Arnaud Boissières : "Je suis en pleine forme ! Je cours partout depuis mon arrivée, je rencontre les partenaires, les scolaires qui m’ont suivi… dans un mois je ferai un break avec une petite de semaine de vacances à Noirmoutier."
F. N. : Que vient-on chercher lors d'un 4e Vendée Globe par rapport au 1er ? Quels ont été vos objectifs cette édition ?
A. B. : "L’objectif était complètement différent car j’avais un bateau cassé et le défi a été d’en faire un bateau compétitif en mettant des foils, en changeant les safrans… le challenge était technologique, on l’a fait faire en partie à Port-la-Forêt avec Michel Desjoyeaux. Quand je prépare le Vendée Globe, je le prépare à fond. Je suis armateur du bateau, je dois trouver les finances, convaincre la banque… Le défi est à tous les niveaux : gagner la course certes mais aussi trouver le budget, convaincre, etc. chose dont je n’avais pas vraiment conscience lors de mon premier Vendée Globe. C’était un aspect qui ne me plaisait pas vraiment mais c’est l’inverse aujourd’hui car je rencontre beaucoup de gens, je suis un réel chef d’entreprise, nous avons construit un projet de A à Z donc être au départ du Vendée Globe après tout cela, c’est très enrichissant.
Je ne m’attendais pas non plus à ce que la concurrence soit si élevée, il y avait beaucoup de bateaux neufs et je suis hyper content d’arriver au bout. J’ai fait 4 Vendée Globe d’affilée ce qui est unique, et pour les partenaires La Mie Câline – Artisans Artipôle, c’est leur deuxième Vendée Globe avec moi. C’est rare des partenaires qui suivent aussi longtemps. Nous sommes à l’écoute des besoins et problèmes de chacun, ce qui donne une super énergie. C’est par ce côté-là que ce Vendée Globe a été aussi excitant à faire, puis c’était une course de folie à tous les niveaux ! J’y retourne toujours pour mieux faire. Je suis prêt pour un 5e !"

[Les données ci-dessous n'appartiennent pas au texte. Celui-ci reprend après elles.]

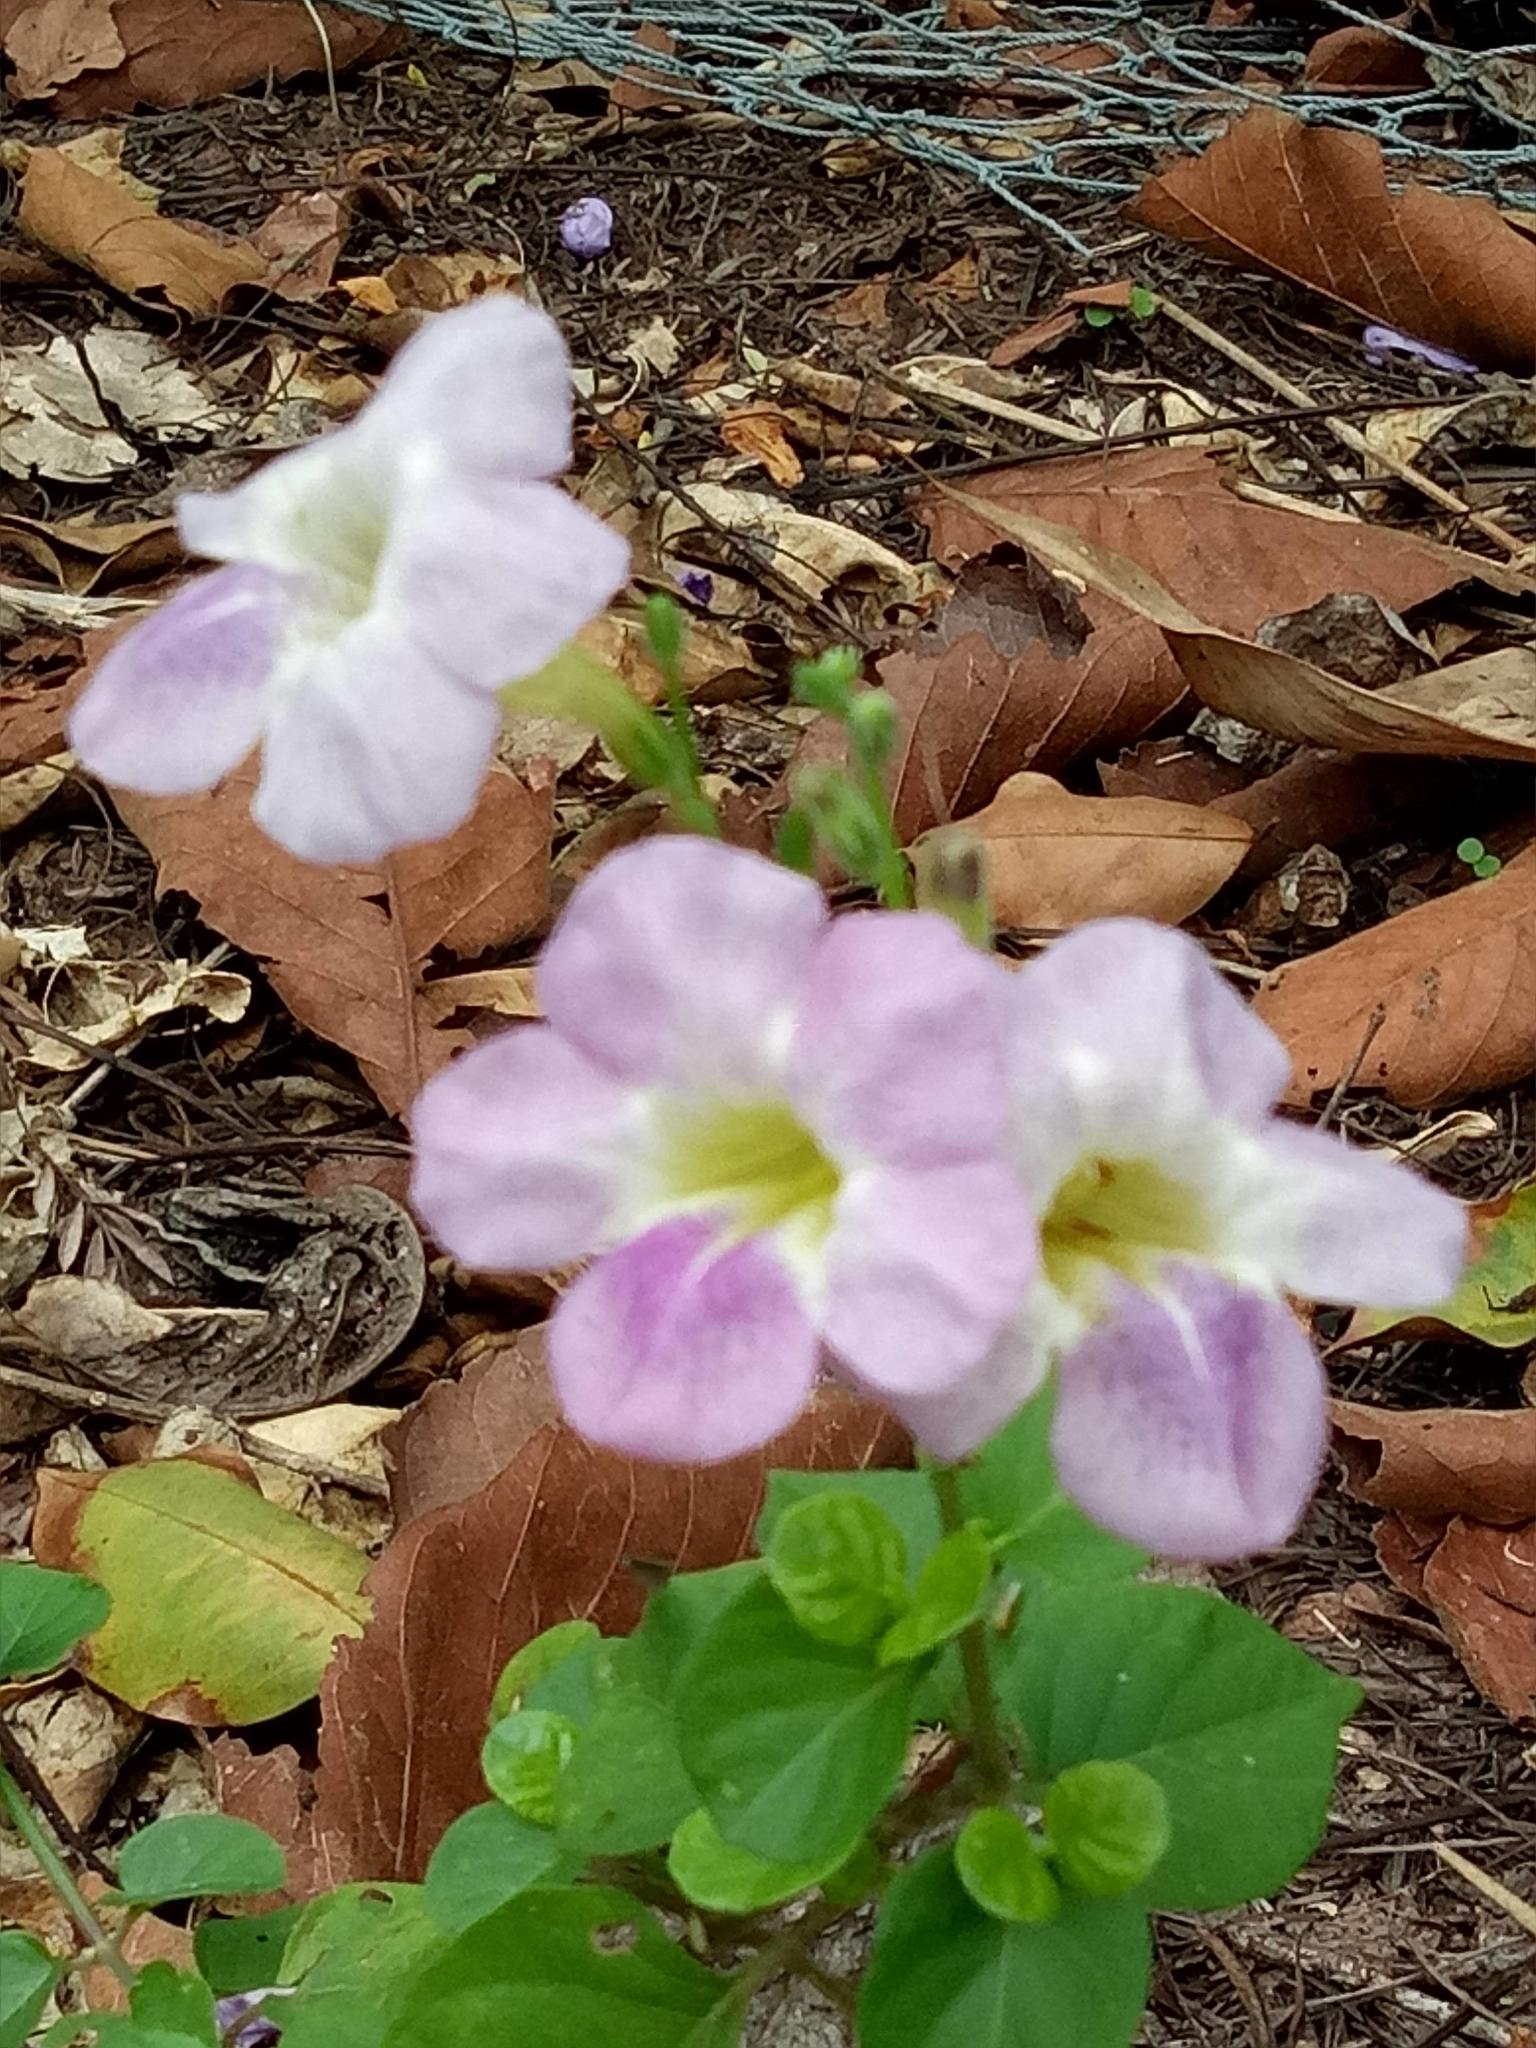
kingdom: Plantae
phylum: Tracheophyta
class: Magnoliopsida
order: Lamiales
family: Acanthaceae
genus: Asystasia
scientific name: Asystasia gangetica
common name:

F. N. : Quel est votre programme pour la suite ? Un nouveau bateau est-il en projet ?
A. B. : "Mon projet est de racheter le bateau de Yannick Bestaven. Quant à la continuité avec les partenaires, c’est encore en discussion. En termes de courses, l’objectif serait de racheter tout de suite le bateau et de faire la Jacques Vabre en fin d’année. Puis le Fastnet, le Trophée Azimut, la Route du Rhum l’année prochaine, la Vendée Arctique puis dans deux ans, de nouveau le Fastnet, la Jacques Vabre… faire le maximum du circuit IMOCA en double ou en solitaire d’ici le Vendée Globe 2024. C’est un programme ambitieux, chargé et qui me plaît."
F. N. : Entre un Vendée Globe en 2008 et un Vendée Globe en 2020, les différences, techniques notamment, doivent être énormes ?

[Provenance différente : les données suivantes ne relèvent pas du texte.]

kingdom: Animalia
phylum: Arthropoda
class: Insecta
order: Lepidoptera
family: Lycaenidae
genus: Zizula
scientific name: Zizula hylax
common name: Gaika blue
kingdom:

A. B. : "En 2008, j’avais un bateau avec une quille fixe, le premier Sodebo. Il y a déjà eu un pas de franchi pour moi entre 2008 et 2012, avec un bateau très performant, l’ancien PRB de Vincent Riou du coup la différence a été importante entre ces deux bateaux. De même avec le bateau à foils que j’ai aujourd’hui, qui est un petit foiler on va dire, on navigue différemment, plus avec du vent apparent et moins avec du vent arrière, les mouvements sont beaucoup plus brusques. La météo cette année a été beaucoup moins stable, nous n’avons jamais eu de vent moyen de 20 nœuds mais des vents entre 15 et 35 nœuds avec une mer difficile, ce qui change la manière de naviguer. C’est très inconfortable et hyper stressant, donc tout cela il faut en tenir compte pour le prochain Vendée Globe. La victoire de Yannick montre qu’il faut un bateau bon partout et un marin qui a la tête sur les épaules. Il faut un bateau marin et fiable pour faire le Vendée Globe."
F. N. : Quels sont vos meilleurs et pires souvenirs sur ce Vendée Globe ?

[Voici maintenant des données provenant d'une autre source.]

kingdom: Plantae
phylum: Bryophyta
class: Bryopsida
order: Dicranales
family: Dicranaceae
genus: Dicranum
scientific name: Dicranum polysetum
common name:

A. B. : "Parmi les très bons souvenirs : quand Yannick m’appelle alors qu’il est en train de franchir le Cap Horn. Il y a du vent très fort et il me demande des conseils en ami, c’est un très bon souvenir d’amitié et de camaraderie sur un tour du monde. Mon passage du Cap Horn a été très fort aussi. Je l’ai passé alors que l’on venait d’apprendre dans la nuit la disparition de Georges Pernoud pour qui j’ai beaucoup de respect. Je regardais Thalassa avec mon papa quand j’étais petit, du coup ce Cap Horn je le dois aussi à Thalassa. Un autre moment fort dans les mers du Sud quand je prends la décision d’affaler ma grand-voile car le vent est très fort et je me retrouve en train de flotter dans les grosses vagues. On a beau être compétiteur, les éléments naturels nous dépassent. Cela fait partie des moments forts, durs, mais on s’en souvient. S’il y a bien quelque chose qui ne change pas d’édition en édition, c’est ça, l’aventure !"
F. N. : Vous êtes depuis plusieurs années ambassadeur Helly Hansen. En quoi consiste votre partenariat avec l'équipementier ? Leur nouvelle campagne s'intitule "Trust Makes It Possible" ("La Confiance Rend Possible"), qu'est ce que cela vous inspire ?
A. B. : "Cela fait 6 ans qu’ils me suivent. Le partenariat ce n’est pas juste de me fournir des vêtements, c’est un échange de marins. Leur gamme est très étoffée donc ils m’équipent moi mais aussi l’équipe technique, les préparateurs, de cirés, de vêtements, de sous-vêtements. Ils nous équipent également de produits de montagne, notamment des doudounes inférieures et supérieures qui sont hyper pratiques. C’est un vrai échange. Après le Vendée Globe nous faisons le débriefing, ils récupèrent les vêtements abîmés, on regarde pourquoi ils sont abîmés, ce qui peut être amélioré… c’est assez enrichissant !"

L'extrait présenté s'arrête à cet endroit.